Function foo does *not* create a local object named res
but recognizes that res is another name for the return value.

This is especially efficient if you use foo to initialize an object
in the calling program:

        MFVec z3 = foo(z1, z2);

The compiler emits code to allocate storage for z3
that passes a reference to z3 as a hidden argument to foo
which foo interprets as a reference to the return value --
z3 is initialized by foo directly and no temporary is required.

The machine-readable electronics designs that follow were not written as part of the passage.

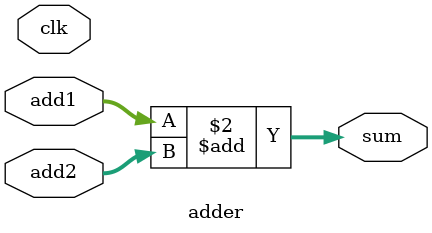
<source format=v>
module MUL_tb;
reg clk, start;
reg [15:0] data_in;
wire done;
control c1(lda, ldp, ldb, clrp, decb, done, eqz, start, clk);
datapath d1(eqz, lda, ldp, ldb, clrp, decb, clk, data_in);

initial begin
    clk = 0;
    #3 start = 1;
    #500 $finish;
end
always #5 clk = ~clk;

initial begin
    #17 data_in = 17;
    #10 data_in = 5;
end
initial begin
    $monitor($time,"%d  %b",d1.P, done);
    $dumpfile("MUL.vcd");
    $dumpvars(0, MUL_tb);
end

endmodule

module control(output reg lda,ldp,ldb,clrp,decb,done, input eqz,start,clk);
reg [2:0] state;
parameter S0 = 3'b000, S1 = 3'b001, S2 = 3'b010, S3 = 3'b011, S4 = 3'b100,S5= 3'b101;

always @(posedge clk) begin
    case (state)
        S0: if(start) state <= S1;
        S1: state <= S2;
        S2: state <= S3;
        S3: #2 if(eqz) state<=S4;
        S4: state <= S4;
        default: state <= S0;
    endcase
end

always @(state) begin
    case (state)
        S0: begin
            #1 lda = 0; ldp = 0; ldb = 0; clrp = 0; decb = 0; done = 0;
        end
        S1: begin
            #1 lda = 1;
        end
        S2: begin
            #1 lda =0; ldb = 1; clrp = 1;
        end
        S3: begin
            #1 ldp = 1; ldb = 0; clrp = 0; decb = 1;
        end
        S4: begin
            #1 done = 1; ldp = 0; ldb = 0; clrp = 0; decb = 0;
        end
    endcase
end
endmodule

module datapath(output eqz, input lda,ldp,ldb,clrp,decb,clk, input[15:0] data_in);
wire [15:0] A,B,P,Y;

pipo p1(.dout(A),.din(data_in),.ld(lda),.clr(1'b0),.clk(clk));
pipo p2(.dout(P),.din(Y),.ld(ldp),.clr(clrp),.clk(clk));
cntr c1(.dout(B),.din(data_in),.ld(ldb),.dec(decb),.clk(clk));
equ e1(.eqz(eqz),.din(B));
adder a1(.sum(Y),.add1(A),.add2(P));

endmodule

module pipo(output reg [15:0] dout, input [15:0] din, input ld, clr, clk);
always @(posedge clk or posedge clr)
    if (clr)
        dout <= 16'b0;
    else if (ld)
        dout <= din;
endmodule

module cntr(output reg [15:0] dout, input [15:0] din, input ld, dec, clk);
always @(posedge clk)
    if (ld)
        dout <= din;
    else if (dec)
        dout <= dout - 1;
endmodule

module equ(output eqz, input [15:0] din);
assign eqz = (din == 16'b0);
endmodule

module adder(output reg[15:0] sum, input [15:0] add1, add2, input clk);
always @(*)
    sum <= add1 + add2;
endmodule
</source>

>>By the overlaoded assignament operator, operator= ?
>>If so, what happens is this operator= has not been defined by the
>>programmer. Is it generated by the compiler?
>>(I've read enough to know that the copy constructor is only invloved
>>in the initialization of newly created variables, global or otherwise,
>>but this is not the case here.
> All that's happening here is assignment.)
>
> Actually the copy constructor is used here, "newly created
> variables" includes temporary objects. When the function
> returns, a temporary object is created (in the scope of the
> calling function) using the copy-constructor, with the returned
> value as parameter.
> The calling function usually does something with this object,
> eg. if it initializes another object then the copy-constructor
> will be called again, with the temporary return-value object as
> a parameter.
> Being a temporary object, it will be destroyed at the end of the
> full-expression it was created in, eg if we have at local scope:
>
> Foo func() { Foo g; return g; }
> Foo f( func() );
>
> then we have:
> - g is default-constructed
> - temporary return value is copy-constructed from g
> - g is destroyed
> - f is copy-constructed from temporary return-value
> - temporary return-value is destroyed
>
> The compiler is allowed to optimise all this, so you can't test
> it with a compiler, but if you make Foo with a private copy
> constructor then it should fail to compile.

Let's try that:

> cat main.cc
         #include <iostream>

         class Foo {
         private:
           // representation
           int I;
         public:
           // operators
           Foo& operator=(const Foo& foo) {
             I = foo.I;
             std::cout << "Foo::operator=(const Foo&)" << std::endl;
             return *this;
             }
           friend
           std::ostream& operator<<(std::ostream& os, const Foo& foo);
           // constructors
           Foo(int i = 0): I(i) {
             std::cout << "Foo::Foo(int)\tI = " << I << std::endl;
             }
           Foo(const Foo& foo): I(foo.I) {
             std::cout << "Foo::Foo(const Foo&)" << std::endl;
             }
          ~Foo(void) {
             std::cout << "Foo::~Foo(void)" << std::endl;
             }
           };

         Foo func(void) {
           Foo g;
           g = Foo(13);
           std::cout << "func(void)" << std::endl;
           return g;
           }

         inline
         std::ostream& operator<<(std::ostream& os, const Foo& foo) {
           return os << foo.I;
           }

         int main(int argc, char* argv[]) {
           Foo f(func());
           std::cout << "f = " << f << std::endl;
           return 0;
           }

> g++ -Wall -ansi -pedantic -o main main.cc
> ./main
         Foo::Foo(int) I = 0
         Foo::Foo(int) I = 13
         Foo::operator=(const Foo&)
         Foo::~Foo(void)
         func(void)
         f = 13

I defined a copy constructor but it was never called.
Notice that I modified func(void)
to assign a new value to g before it returns.
Function func(void) initializes object f in function main
directly using the default constructor Foo(int i = 0)
then it constructs a temporary Foo(13)
and assigns this temporary value to object f directly.
Finally, function func(void) destroys the temporary
just before it returns. No destructor is required for g
because g is just another name for the return value
which, in this case, is just object f in function main.